On the same Sunday two of our friends, Barbara Wright and Bob Kumpf, were transported from earth to heaven. Barbara had been in the hospital and rehab for a long time, but when we saw her last summer it was a joy to see her smiling face and how she actively enjoyed her company. Her husband visited her almost daily. So while it was no surprise to learn of her death, it meant the end of our relationship with her on earth. She hosted many a great meal at their home so that her husband could do what he loved best – converse with friends. Bob’s death was a surprise, for we didn’t know of any illness. A friend reported to us his passing and also the beautiful memorial service. Bob, active with Emmaus, also had a mission and pastoral heart. He loved family and friends.

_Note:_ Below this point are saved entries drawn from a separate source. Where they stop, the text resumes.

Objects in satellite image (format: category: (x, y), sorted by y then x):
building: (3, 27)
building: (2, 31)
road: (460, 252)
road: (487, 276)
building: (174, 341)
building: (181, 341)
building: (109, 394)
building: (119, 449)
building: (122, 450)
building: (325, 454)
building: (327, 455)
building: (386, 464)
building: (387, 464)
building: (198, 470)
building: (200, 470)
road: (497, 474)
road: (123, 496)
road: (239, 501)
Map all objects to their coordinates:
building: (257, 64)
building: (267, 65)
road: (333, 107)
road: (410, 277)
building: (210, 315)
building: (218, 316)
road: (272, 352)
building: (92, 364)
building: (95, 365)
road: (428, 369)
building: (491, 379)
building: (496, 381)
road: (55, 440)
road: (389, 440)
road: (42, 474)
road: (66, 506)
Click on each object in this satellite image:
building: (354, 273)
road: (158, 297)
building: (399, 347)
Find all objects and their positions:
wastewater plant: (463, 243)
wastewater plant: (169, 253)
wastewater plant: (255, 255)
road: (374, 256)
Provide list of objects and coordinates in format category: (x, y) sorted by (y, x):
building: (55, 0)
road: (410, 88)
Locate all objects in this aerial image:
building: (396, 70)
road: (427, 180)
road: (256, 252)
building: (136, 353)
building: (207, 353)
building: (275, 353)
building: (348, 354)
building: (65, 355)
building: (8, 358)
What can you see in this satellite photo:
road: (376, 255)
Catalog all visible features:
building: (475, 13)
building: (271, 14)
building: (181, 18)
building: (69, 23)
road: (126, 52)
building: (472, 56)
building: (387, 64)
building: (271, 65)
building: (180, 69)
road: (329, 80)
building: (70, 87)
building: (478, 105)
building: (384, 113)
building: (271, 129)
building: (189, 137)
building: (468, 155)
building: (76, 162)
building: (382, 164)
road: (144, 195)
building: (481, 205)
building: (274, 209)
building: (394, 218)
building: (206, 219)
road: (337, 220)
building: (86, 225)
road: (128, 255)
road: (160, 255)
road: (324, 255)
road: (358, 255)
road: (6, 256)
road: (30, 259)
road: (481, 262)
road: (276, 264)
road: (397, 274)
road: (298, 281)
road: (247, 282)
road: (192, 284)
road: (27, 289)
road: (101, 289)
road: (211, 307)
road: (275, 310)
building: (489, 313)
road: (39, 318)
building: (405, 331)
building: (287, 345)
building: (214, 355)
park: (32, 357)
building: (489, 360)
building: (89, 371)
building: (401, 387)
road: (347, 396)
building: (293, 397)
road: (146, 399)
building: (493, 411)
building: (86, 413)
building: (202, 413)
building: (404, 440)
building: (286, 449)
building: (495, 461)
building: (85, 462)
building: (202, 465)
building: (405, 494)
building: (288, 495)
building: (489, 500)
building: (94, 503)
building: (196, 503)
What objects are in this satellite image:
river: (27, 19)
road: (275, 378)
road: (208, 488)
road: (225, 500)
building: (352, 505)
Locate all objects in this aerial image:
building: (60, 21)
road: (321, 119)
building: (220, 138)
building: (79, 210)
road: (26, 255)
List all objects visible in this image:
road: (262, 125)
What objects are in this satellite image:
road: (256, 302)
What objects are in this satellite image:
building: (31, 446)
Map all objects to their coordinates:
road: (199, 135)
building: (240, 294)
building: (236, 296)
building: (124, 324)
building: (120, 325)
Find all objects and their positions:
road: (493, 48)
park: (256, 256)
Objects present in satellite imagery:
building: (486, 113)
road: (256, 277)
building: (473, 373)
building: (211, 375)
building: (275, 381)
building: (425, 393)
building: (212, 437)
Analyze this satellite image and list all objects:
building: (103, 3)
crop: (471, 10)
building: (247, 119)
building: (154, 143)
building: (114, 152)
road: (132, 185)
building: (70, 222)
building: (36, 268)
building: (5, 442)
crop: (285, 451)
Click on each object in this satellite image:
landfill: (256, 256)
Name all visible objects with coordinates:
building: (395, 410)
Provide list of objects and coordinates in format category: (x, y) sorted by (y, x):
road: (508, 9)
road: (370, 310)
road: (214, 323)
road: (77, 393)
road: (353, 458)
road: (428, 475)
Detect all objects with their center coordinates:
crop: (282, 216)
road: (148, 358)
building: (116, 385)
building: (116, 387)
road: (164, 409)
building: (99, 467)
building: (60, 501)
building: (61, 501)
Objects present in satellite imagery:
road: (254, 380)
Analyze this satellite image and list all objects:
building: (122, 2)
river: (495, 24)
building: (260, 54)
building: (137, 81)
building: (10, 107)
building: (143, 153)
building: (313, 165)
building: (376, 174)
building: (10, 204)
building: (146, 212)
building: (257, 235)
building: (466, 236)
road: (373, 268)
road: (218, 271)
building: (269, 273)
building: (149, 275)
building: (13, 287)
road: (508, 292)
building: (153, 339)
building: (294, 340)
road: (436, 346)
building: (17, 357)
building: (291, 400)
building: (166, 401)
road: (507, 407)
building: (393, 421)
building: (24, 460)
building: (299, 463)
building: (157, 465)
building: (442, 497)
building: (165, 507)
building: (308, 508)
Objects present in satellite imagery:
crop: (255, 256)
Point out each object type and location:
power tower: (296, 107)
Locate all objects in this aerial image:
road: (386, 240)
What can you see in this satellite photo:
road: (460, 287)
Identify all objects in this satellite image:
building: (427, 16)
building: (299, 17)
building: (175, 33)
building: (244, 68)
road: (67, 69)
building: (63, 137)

A little over a week later my special friend Sheila Oliver died after a long bout with cancer. She never complained, but her suffering and pain are no more. I say she was special, because we had a relationship built on trust. She liked to phone and talk about family and church. When I was the editor of the WGC newsletter, Sheila was my proofer. She did not want me to publish that, for fear that she might miss something, especially a name. Now the truth is out.

We will miss our friends, but grateful for how our relationships developed over the years. We pray for their family and rejoice in our Lord’s promise of eternal life. We can only imagine their transport and joy to be with their Savior and Lord.